Navaphat Wongcharoen

Personal information
- Born: 3 March 1997 (age 29) Bangkok, Thailand

Sport
- Sport: Swimming
- Strokes: Butterfly

Medal record
Men's swimming
Representing Thailand
Southeast Asian Games
| Silver medal – second place | 2019 Manila | 200 m butterfly |
| Silver medal – second place | 2023 Cambodia | 4×100 m medley |
| Bronze medal – third place | 2015 Singapore | 4×100 m medley |
| Bronze medal – third place | 2017 Kuala Lumpur | 200 m butterfly |
| Bronze medal – third place | 2021 Vietnam | 4×100 m medley |
| Bronze medal – third place | 2021 Vietnam | 100 m butterfly |

= Navaphat Wongcharoen =

Thai swimmer (born 1997)

Navaphat Wongcharoen (Thai language: นวพรรษ วงค์เจริญ; born 3 March 1997) is a Thai swimmer. He represented Thailand at the 2019 World Aquatics Championships in Gwangju, South Korea.
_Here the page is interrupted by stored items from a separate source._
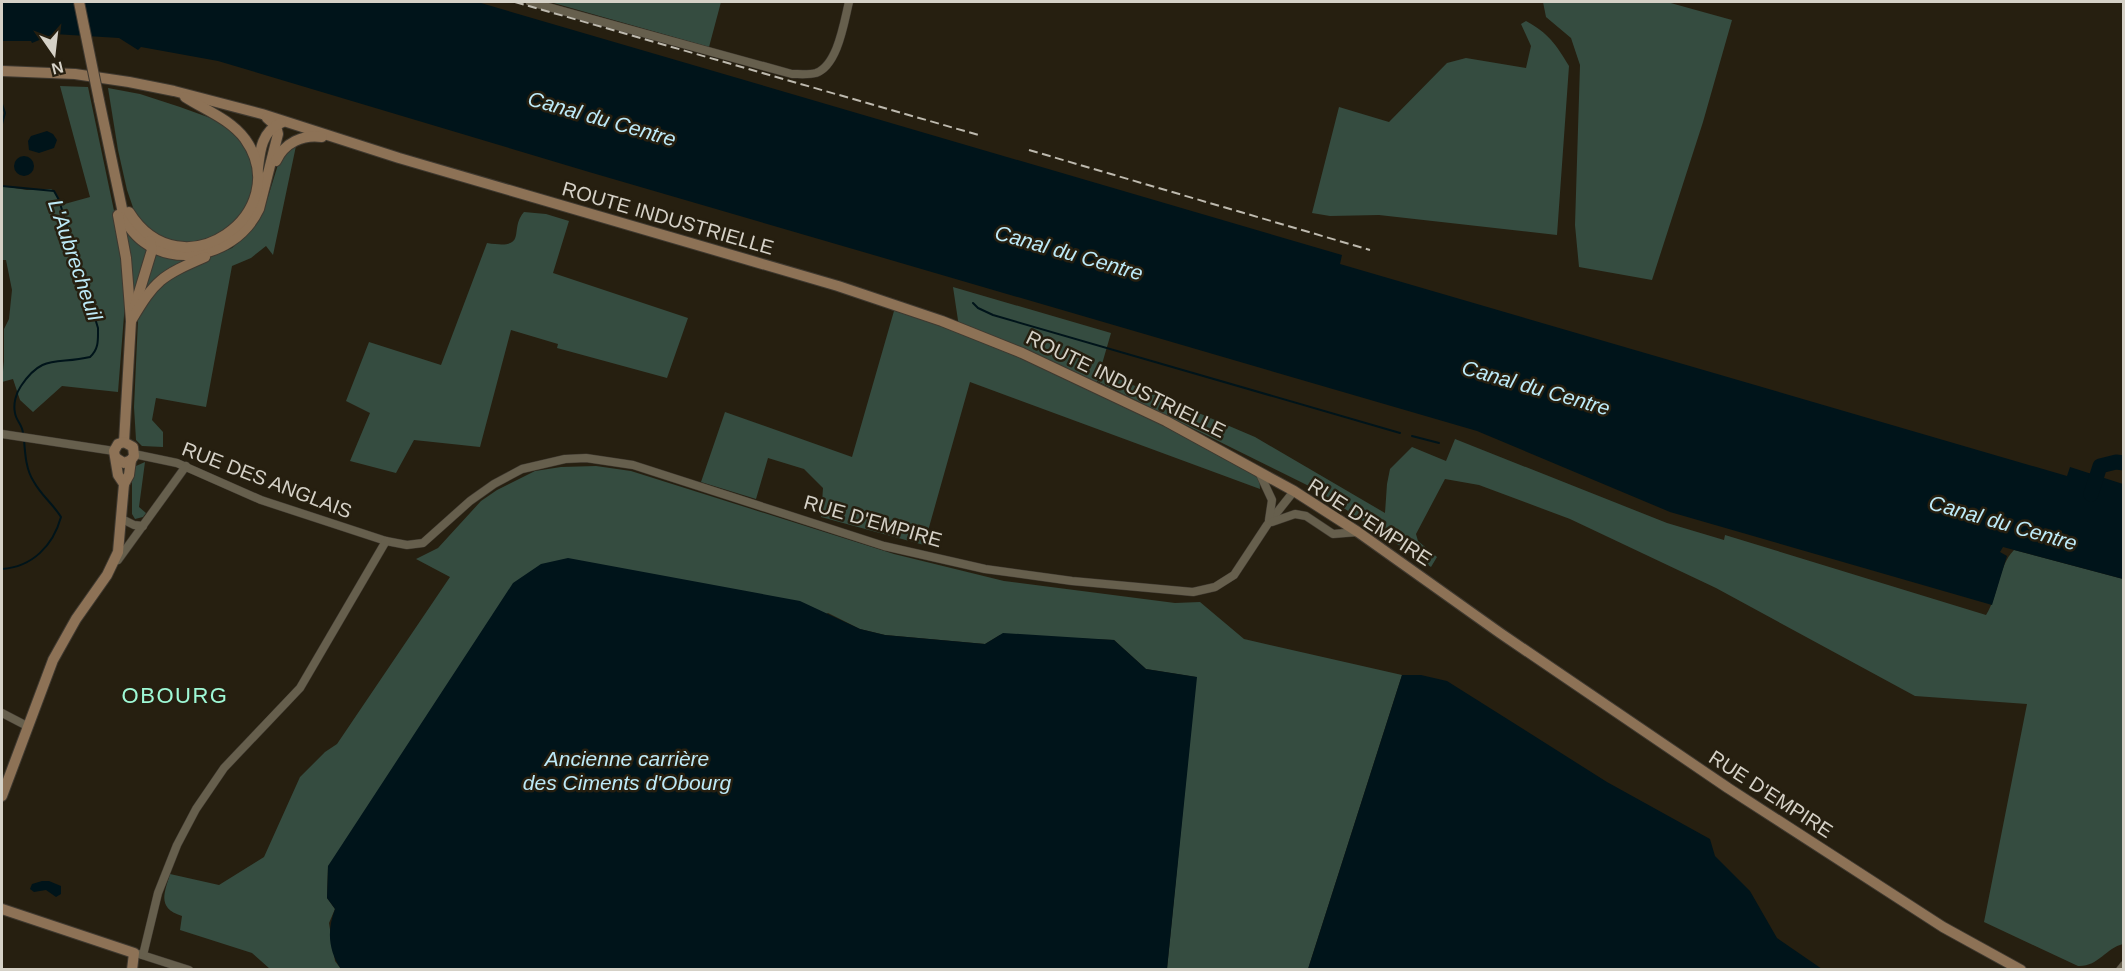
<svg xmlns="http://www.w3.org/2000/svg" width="2125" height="971" viewBox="0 0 2125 971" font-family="Arial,sans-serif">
  <rect width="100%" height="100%" fill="#261f10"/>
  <g fill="#354c40">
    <path d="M550,2h171l-12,45z"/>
    <path d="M1543,2h124l65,18 -29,102 -51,158 -73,-13 -4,-42 5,-160 -9,-27 -25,-21z"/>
    <path d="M1526,21c22,12 30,23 43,45l-12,169 -178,-20 -49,1 -18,-3 27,-106 50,15 58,-59 19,-5 60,10 5,-22 -10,-22z"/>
    <path d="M60,86l28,1 33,157 5,46 -8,102 -56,-6 -29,26 -13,-12 -7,-21 -11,3 2,-21v-32l5,-10 3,-29 -6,-30h-4v-74l25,4 24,-1 3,2 7,14 29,-8z"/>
    <path d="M108,88l32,6 40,13 47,17 10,9 14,26 3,26 -8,24 -19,22 -37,14 -28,-6 -24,-17 -11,-32 -9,-40z"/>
    <path d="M296,146l-23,109 -7,-9 -15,12 -19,8 -26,141 -50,-9 -4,22 11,12v15l-21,-1 -6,-6 -2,-33 4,-87 4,-13 14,-20 36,-22 40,-17 20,-18 12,-20 16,-52z"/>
    <path d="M524,212l22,2 23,7 -16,52 135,45 -21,60 -110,-30 1,-4 -47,-14 -31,117 -66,-7 -18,33 -46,-12 20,-48 -24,-12 23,-59 72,23 46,-122c43,7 21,-13 37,-31z"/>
    <path d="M124,224l24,27 -14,45z"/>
    <path d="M155,252l35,6 -49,39z"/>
    <path d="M953,287l158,46 -11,38 155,66 130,76 2,-29 3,-15 22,-22 34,14 9,-22 212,84 57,17 1,-5 261,80c13,-20 12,-49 28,-65l109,29v365c-17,4 -25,23 -45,22l-94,-44 43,-218 -112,-8 -199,-108 -146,-69 -91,-34 -34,-6 -29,55 2,7 19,16 -6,10 -114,-77 -220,-109 -2,5 164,85 1,18 -290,-107 -46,163 -103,-28 2,-29 -19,-19 -36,-11 -12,41 -55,-17 24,-70 127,45 44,-153 63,23z"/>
    <path d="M145,462l-6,45 7,6 -3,4 -8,2 -3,-5v-34l4,-14z"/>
    <path d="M596,466l35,5 263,83 110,27 171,22 25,-1 44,37 158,36 -94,294h-141l29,-292 -50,-8 -32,-29 -114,-5 -15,9 -100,-9 -25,-6 -32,-16 -500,253 -1,32 8,11 -6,14 6,38 6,8h-71l-18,-16 -72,-23 2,-14c-25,-8 -18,-22 -12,-42l49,11 45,-28 36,-80 25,-25 12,-8 113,-167 -34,-18 22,-11 43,-47 16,-11 38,-19 26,-4z"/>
  </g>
  <g fill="#00141a">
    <path d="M2,2h375l104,1 861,252 -2,9 727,212 3,-9 53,17v95l-120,-32 -3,5 7,4 -15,49 -322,-93 -193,-81 -888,-259 -371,-111 -77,-14 -3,3 -19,-12 -65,-4 -22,9 -1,-2h-29z"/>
    <path d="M47,131l6,3 4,6 -3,8 -15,5 -10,-3 -1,-9 3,-5z"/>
    <circle cx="24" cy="166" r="10"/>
    <path d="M568,558l232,43 60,28 25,6 100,9 18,-11 111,7 32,29 51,8 -30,292h-826c-13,-19 -14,-39 -6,-60l-8,-11 1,-32 185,-283 28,-19z"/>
    <path d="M1402,675h19l26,6 160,101 103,57 5,17 35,35 27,47 45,31h-514z"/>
    <path d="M42,881h7l12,5v8l-5,3 -10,-7 -12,2 -4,-3 2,-5z"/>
  </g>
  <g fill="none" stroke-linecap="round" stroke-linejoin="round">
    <g stroke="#00141a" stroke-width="2">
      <path d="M2,104l3,9 -3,11"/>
      <path d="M2,186l52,5 5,9 39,128c0,12 1,21 -8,29 -33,8 -47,-4 -69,29 -5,7 -8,18 -6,27 1,8 8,12 8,21"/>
      <path d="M973,303l5,5 15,7 407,118"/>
      <path d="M1412,436l27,7"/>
      <path d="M2,569c30,-2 51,-23 59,-52 -8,-13 -20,-22 -27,-35 -8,-12 -9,-28 -10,-43"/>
    </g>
    <path stroke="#00141a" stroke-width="15" d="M2091,494l9,-28 16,-4 8,1"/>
    <defs>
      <g id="street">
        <path d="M530,2l262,72c7,0 17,1 24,-1 22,-8 28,-51 33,-71"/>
        <path d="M2,434l112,17"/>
        <path d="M134,454l43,9 84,37 125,41 21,4 16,-2 47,-42 24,-17 28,-15 43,-10 21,-1 47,7 251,81 101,23 87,12 121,11 22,-5 19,-12 33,-50 27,-34"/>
        <path d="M1259,472l13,28 -3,20"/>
        <path d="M122,519l12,6 9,1"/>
        <path d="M1272,522l23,-8 11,2 27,18 25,-2"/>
        <path d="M118,560l68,-94"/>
        <path d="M2,713l25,13"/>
        <path d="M139,954l50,16"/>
        <path d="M143,955l15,-62 19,-48 19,-36 28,-41 76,-80 86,-147"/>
        <path d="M2120,970l4,-5"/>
      </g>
      <g id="secondary">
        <path d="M2,71l73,3 54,8 45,9 88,23 137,44 439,128 104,35 80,32 144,68 128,70 64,41 142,101 228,155 215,139 78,43"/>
        <path d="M99,100l25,118c28,56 110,45 135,-9l19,-75 -2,-8 -9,-8"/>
        <path d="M276,161c8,-18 27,-27 46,-24"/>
        <path d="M258,168c2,-18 4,-37 23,-45"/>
        <path d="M129,212c52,84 168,0 116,-73 -15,-20 -40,-29 -60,-42"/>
        <path d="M118,215l8,43 5,63 -7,121"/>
        <path d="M134,309l18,-59 -2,-9"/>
        <path d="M131,321c24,-41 30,-45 74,-64"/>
        <path d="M116,458l8,5 7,-3 3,-4 -1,-9 -9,-5"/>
        <path d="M124,484l5,-9 2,-15"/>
        <path d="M2,796l51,-136 23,-41 31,-44 11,-23 6,-68 -6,-9 -4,-24 4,-7 6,-2"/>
        <path d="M2,909l132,44 -2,17"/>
      </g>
    </defs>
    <use href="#street" stroke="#3f3930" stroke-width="9"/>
    <use href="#secondary" stroke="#3f3930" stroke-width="12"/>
    <use href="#street" stroke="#665f4d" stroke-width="8"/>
    <use href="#secondary" stroke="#8d7256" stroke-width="10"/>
    <g stroke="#bdb9ae" stroke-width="2" stroke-dasharray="9 4.5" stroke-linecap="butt">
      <path d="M515,2l467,134"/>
      <path d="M1029,150l341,100"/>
    </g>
    <defs>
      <path id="secondary-bridge" d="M79,2l20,98"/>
    </defs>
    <use href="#secondary-bridge" stroke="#3f3930" stroke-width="12" stroke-linecap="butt"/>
    <use href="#secondary-bridge" stroke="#8d7256" stroke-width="10"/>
  </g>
  <g text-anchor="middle" stroke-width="5" stroke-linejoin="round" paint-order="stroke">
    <g font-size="20" fill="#d5d1c7" stroke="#261f10">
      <text transform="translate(668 218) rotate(16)" y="7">ROUTE INDUSTRIELLE</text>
      <text transform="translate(1126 384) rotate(26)" y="7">ROUTE INDUSTRIELLE</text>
      <text transform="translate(267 480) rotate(21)" y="7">RUE DES ANGLAIS</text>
      <text transform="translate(873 521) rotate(16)" y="7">RUE D'EMPIRE</text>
      <text transform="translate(1370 522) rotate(33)" y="7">RUE D'EMPIRE</text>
      <text transform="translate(1771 794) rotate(33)" y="7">RUE D'EMPIRE</text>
    </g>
    <g font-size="21" font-style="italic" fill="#bdeaf8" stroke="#261f10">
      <text transform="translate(602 119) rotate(16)" y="7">Canal du Centre</text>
      <text transform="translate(1069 253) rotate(16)" y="7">Canal du Centre</text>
      <text transform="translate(75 260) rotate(71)" y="7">L'Aubrecheuil</text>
      <text transform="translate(1536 388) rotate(16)" y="7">Canal du Centre</text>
      <text transform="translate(2003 523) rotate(16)" y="7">Canal du Centre</text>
      <text x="627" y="766">Ancienne carrière<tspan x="627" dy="24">des Ciments d'Obourg</tspan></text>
    </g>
    <g font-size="22" letter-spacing="1.5" fill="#9ff9d6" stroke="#261f10">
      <text x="175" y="703">OBOURG</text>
    </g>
  </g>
  <rect width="2125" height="971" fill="none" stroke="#d5d1c7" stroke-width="6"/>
  <g transform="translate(54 54) rotate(166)" stroke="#261f10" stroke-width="4.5" paint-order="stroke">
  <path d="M0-4.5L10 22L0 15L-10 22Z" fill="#d5d1c7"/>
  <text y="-9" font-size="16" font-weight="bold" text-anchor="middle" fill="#d5d1c7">N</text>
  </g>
</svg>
He competed in the men's 100 metre butterfly and men's 200 metre butterfly events.

In 2015, he won the bronze medal in the men's 4 × 100 metre medley relay event at the Southeast Asian Games held in Singapore. In 2018, he represented Thailand at the Asian Games held in Jakarta, Indonesia.